The Little Catastrophe


As one daughter leaves her baby years behind the other hurtles through the terrible twos with the speed and force of a tropical cyclone. What a handful of nonsense our beautiful calm little Lollipop has become
In company she retreats into herself and climbs onto my lap to bury her head in my neck in the hopes of not been seen by strangers. Or, with some coaxing, she will sit with her sister in her bedroom and play. But alone with her family she is almost unstoppable.
The neighbour’s cat has begrudgingly given up his sunning spot on our trampoline because the Lollipop has trapped him in there a few too many times. In her delight and eagerness to touch the cat, I think she has almost dislocated his tail or maybe dug an eye out. Fortunately for her he is a placid old boy who never retaliates, just tried to run away.
She had figured out that to get into her sister's room where all the fun stuff, like felt tip pens and paints are, she just has to pull down the door handle. To reach the handle she had to stand on something. Mom was a step ahead this time and hid the stool! No worries for the Lollipop: By a process of elimination she discovered that, standing on a ball deflates the ball or standing on a pile of pillows gave you a sore head when you fell off, but empting mum's bedroom rubbish bin and standing on it you can just reach the handle and "Voila!" Of course now she doesn’t need the step up any more because suddenly she can reach.
To save my precious books from being ravaged by the Lollipop I locked them away in storage boxes and slid the boxes behind the sofa. At first the Lollipop thought they made awesome things to stand on and climb over the back of the sofa. However, now that she has figured out how the box opens it’s a treasure trove of forbidden goodies.
My clowns are off limits to everyone, nobody touches my clowns! The Lollipop doesn’t care; she reaches up as high on the tip of her toes as she can and shouts “Look Mum! Calown!” and smiles as her fingers stretch and grab for the closest one. I of course yell, “Don’t even think about it!” and land a firm smack on her butt. The Lollipop screams in horror and deathly pain, gives me a dirty look crumbles her face into a forlorn cry and stomps off to her room to hide behind her rocking chair and wail! Ignore her long enough and she'll come out her room looking for me, and, once she has found me she will look for something else illegal to do.

In these first official three months of the “terrible twos” Lollipop has managed to paint the bathroom floor with a brand new tube of toothpaste, filled the bath with washing powder and covered herself in my “Avon” eye shadow!

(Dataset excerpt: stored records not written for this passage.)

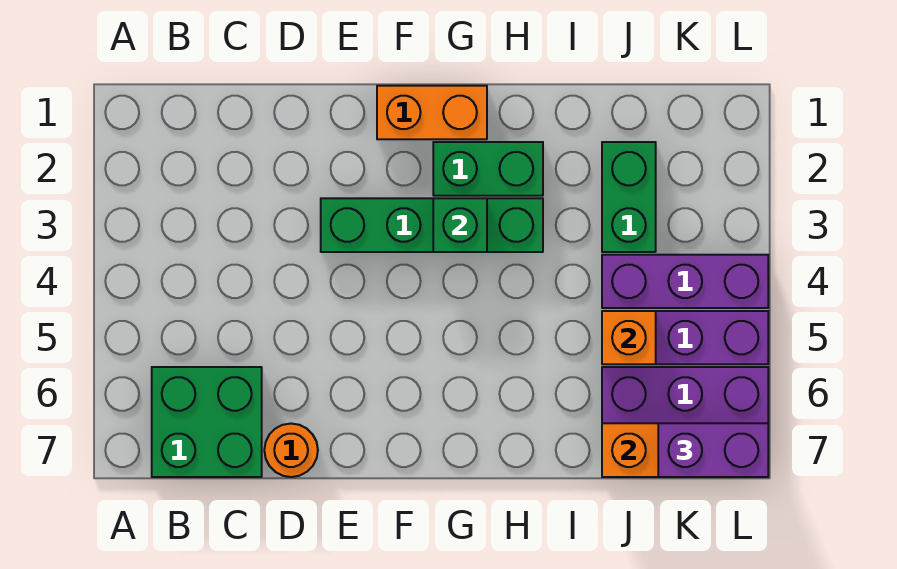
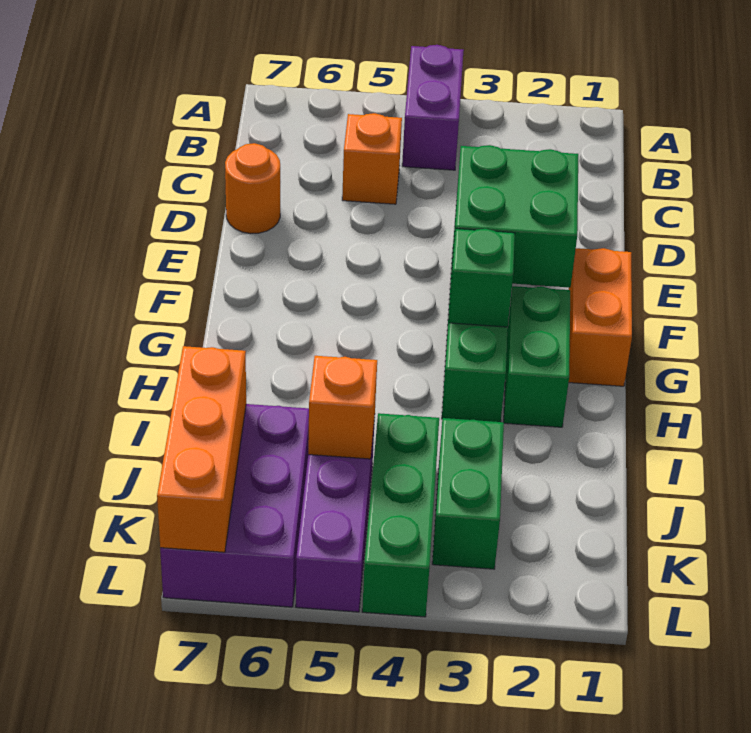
green 2x2 brick [152,367,262,477] -> green 2x2 brick moved to [452,145,578,288]
none -> orange 1x1 brick [342,113,402,204]
green 1x2 brick [602,142,656,252] -> green 1x2 brick turned to [432,418,504,569]
purple 1x3 brick [602,255,768,308] -> green 1x3 brick [362,413,439,617]
purple 1x2 brick [658,423,768,477] -> purple 1x2 brick moved to [402,45,464,170]

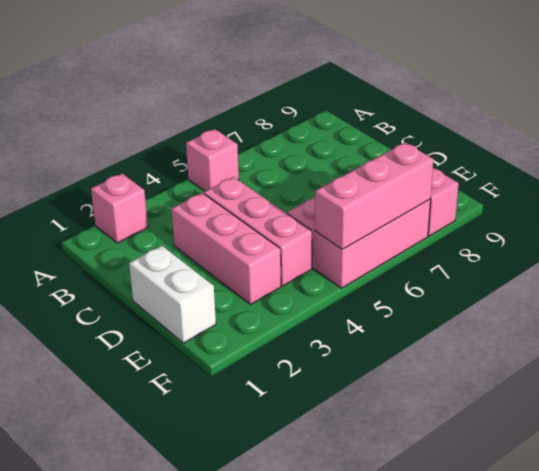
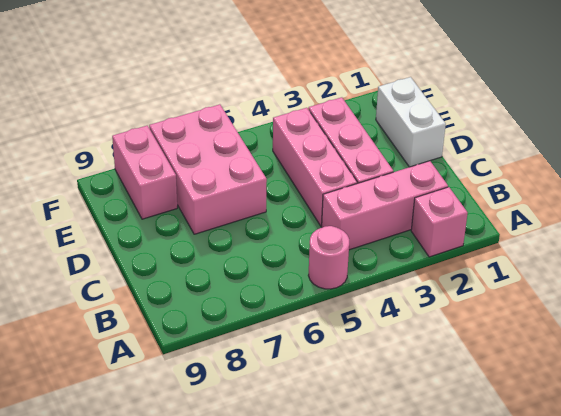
pink 1x1 brick [186,129,239,191] -> pink 1x1 round brick [308,226,349,289]
pink 2x3 brick [287,197,431,288] -> pink 2x3 brick turned to [149,104,267,234]
pink 1x3 brick [315,143,433,249] -> pink 1x3 brick moved to [322,161,448,250]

She refuses to play with her toys in her room, she will huff, puff and grunt as she drags her toy box into the lounge and topples the toys onto the floor.
She has emptied my bedside draw and refilled it with her sister’s toys. I have gone to bed only to discover all the Lollipop’s stuffed toys asleep in my bed. So I clear away the toys climb into bed and am singed by my electric blanket that is on the hottest setting.
I have looked out the bathroom window and seen her picking flowers in the garden, made my way into the kitchen to find her dragging in the hosepipe.
She can’t reach the pedals on her sister’s bike but she can stand on the saddle and sing about a “teddy bear’s picnic.”
Lollipop has discovered that soap makes the bath slippery and a slippery bath makes an awesome slide. I was picking my heart up off the floor when I heard a horrendous splash coming from the bathroom.
Sunday breakfast, I take a step back from the stove collide with a Lollipop recover from an almost fall only to lose my footing on the banana that she has mashed into the floor.
 
I am continually putting CDs back into the racks, books onto the bookshelves, glassware into the cupboards and bottles of alcohol back into the bar. I have given up packing her clothes neatly or putting her shoes back into the closet. I bought water based felt pens and leave her to draw on the fridge door, it’s amazing there is any paint left on it for the number of times I’ve had to remove marker pen drawings.
She hides in my cupboard, behind the television, under my desk or the dining room table; I’ve even found her between the washing machine and the sink. She’s been stuck between the fridge and the grocery cupboard, trying to climb onto the bar from the arm of the couch and climbing off a dining room chair onto my desk to reach a pair of scissors.
My darling child is always walking into walls and doors, tripping over her feet and she always tries to take off the corners of tables. I am constantly required to stop the bleeding, band-aid a scrape or kiss it all better. I am beginning to think she needs bubble wrapping and tying down!
 
It’s no wonder I’m now completely grey and leaving her in her pram in front of an ATM!